Indeed, a brief look at There Was a Country is quite apt right now. Achebe’s writing was very political. By political I mean that he deliberately wrote to achieve some social end — he intended to change people’s perceptions about the world.
Achebe did not write simply for the literary sophistication of the text. This is what he says about the role of the (African) writer in There Was a Country: “What was our role in our new country? How were we to think about the use of our talents? I can say that when a number of us decided that we would be writers, we had not thought through these questions very clearly. In fact, we did not have a clue what we were up against.
“What I can say is that it was clear to many us that an indigenous African literary renaissance was overdue. A major objective was to challenge stereotypes, myths, and the image of ourselves and our continent, and to recast them through stories — prose, poetry, essays, and books for our children. That was my overall goal.”
If you read the entire collection of Achebe’s writings you will have no doubt that he has remained quite faithful to this goal. In fact, the controversy surrounding There Was a Country is due to his loyalty to his Igbo people. Achebe strongly felt that the Nigerian state has been unfair to the Igbo people, alienating them more than appreciating their talents.
For a country that is struggling to remain united, Achebe’s exhumation of the Biafra history is not just meant to remind the rest of the world of the injustices that his people suffered, but it may as well be a warning to other countries on the dangers of civil war.
Cultural crossroads
I choose There Was a Country as my reference in mourning Achebe because this book summarises his life and philosophy. It is about his birth at a moment he calls “… a world at a cultural crossroads.”
It is about the cultural richness and material wealth of his Igbo people. It is about the intrigues that gave birth to Nigeria, with British colonial manipulation bequeathing the country ethnic and regional suspicions that haunt it to date.
There Was a Country is a eulogy to Nigerian nationalism and pan-Africanism. The implied question in the book is: How did egotism and ethnic self-entitlement dash such noble dreams as inclusive nationalism and pan-African humanism?
I urge those who mourn Achebe to (re)visit his books, to read beyond Things Fall Apart. To re-examine why African states are No Longer at Ease, decades since the end of colonial rule.
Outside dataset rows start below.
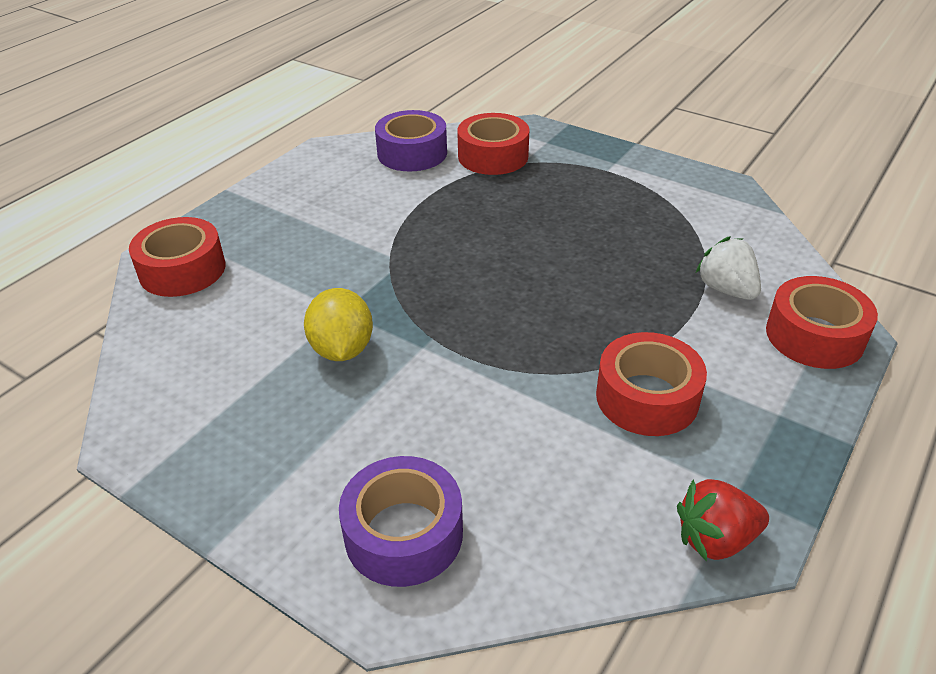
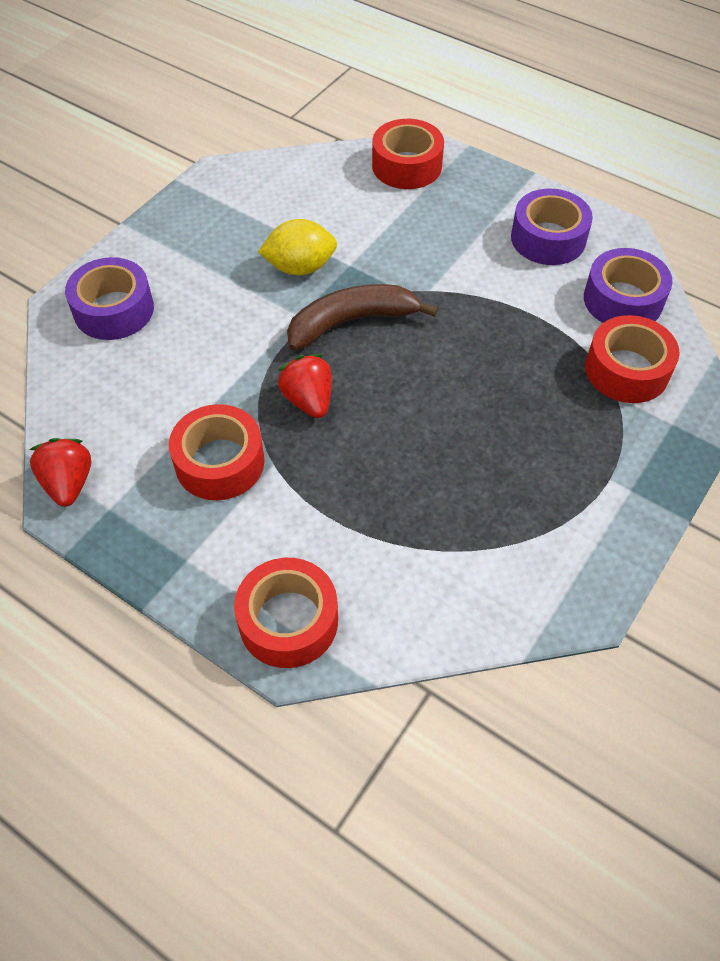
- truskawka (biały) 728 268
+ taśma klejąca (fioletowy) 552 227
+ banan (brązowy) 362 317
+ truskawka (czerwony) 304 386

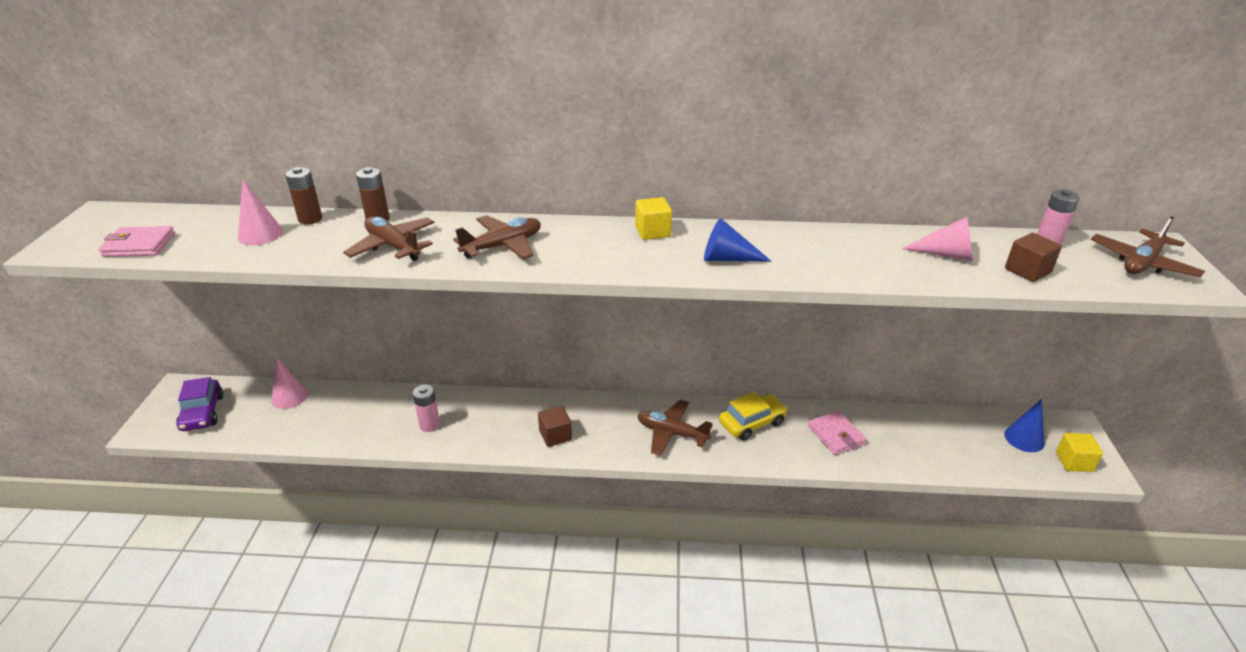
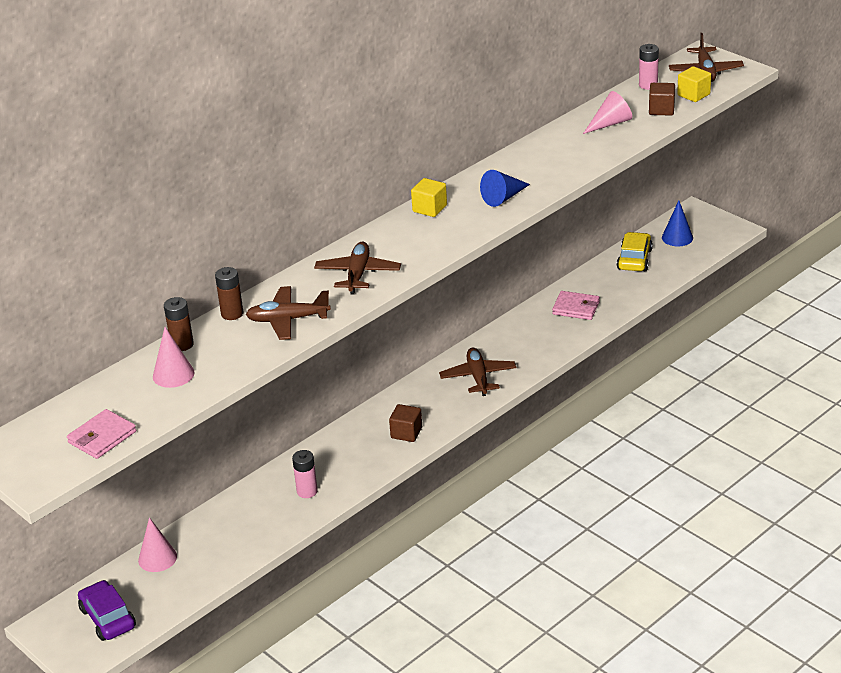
~ samochód (fioletowy) 200 404 = 107 610 150 degrees counterclockwise
~ samochód (żółty) 753 416 to 635 251
~ samolot (brązowy) 675 428 = 477 372 105 degrees clockwise
~ sześcian (żółty) 1079 452 to 694 84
If Achebe warned of the corrupting influence of the new work conditions that the African had to adapt to as the coloniser departed, then how did we end up institutionalising what Francois Bayart calls ‘the politics of the belly’, best symbolised by Chief Nanga in A Man of the People?
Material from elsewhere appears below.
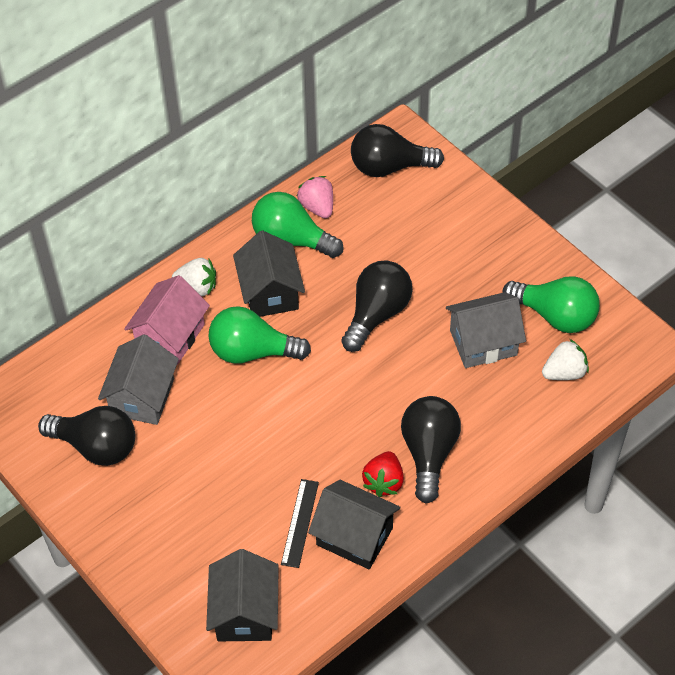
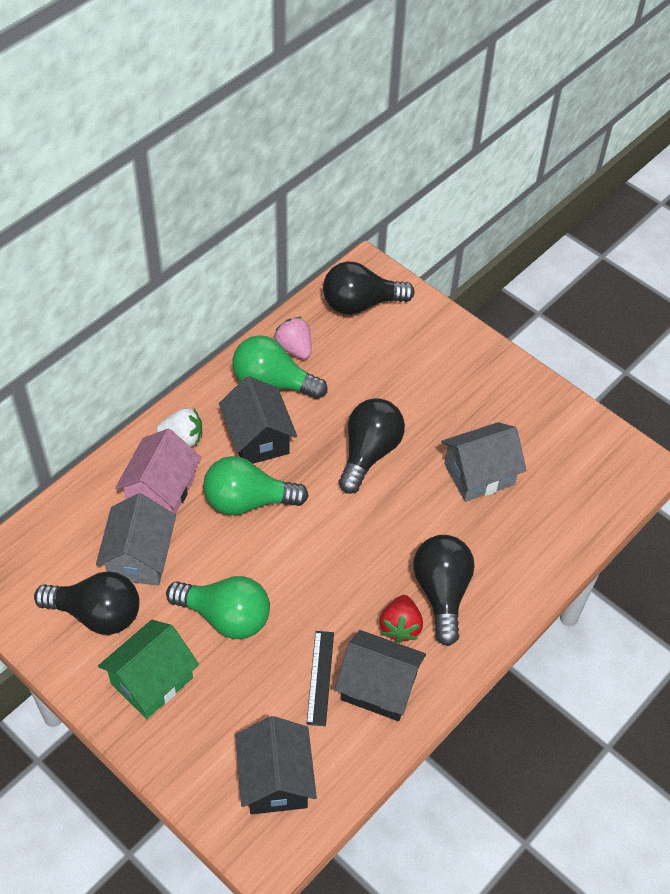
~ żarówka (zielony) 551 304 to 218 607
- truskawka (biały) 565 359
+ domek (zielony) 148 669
Had many educated Africans internalised the most read African novel, Things Fall Apart, would Africa have fallen so low morally, economically, culturally, spiritually or politically?
Okonkwo’s life is a spectacle on how Africans should deal with matters, from farming, worship, resolving disputes and socialising to acculturating the young. So, how did it happen that nearly every African who has studied beyond the elementary level knows of or cites Things Fall Apart yet ‘things are falling apart’ around them, literally?
I say that Achebe was a very political writer because beyond his excoriation on African politics in The Trouble with Nigeria, Achebe’s Anthills of the Savannah calls on the educated elite to take a keen interest in the workings of politics.
This is a debate that has been clichéd in Kenya. There is talk of the ‘middle class’, which, I suppose, includes the educated elite, not showing interest in politics.
Achebe has been a living-ancestor of African literature; his books will remain the starting point for a discussion on African literature for many years to come.
But it is now the turn of those who have survived him not just to contest the myths and stereotypes about Africa, which was his lifelong pursuit, but to create new myths of a progressive, just, inclusive, accommodating, humane and more worldly Africa.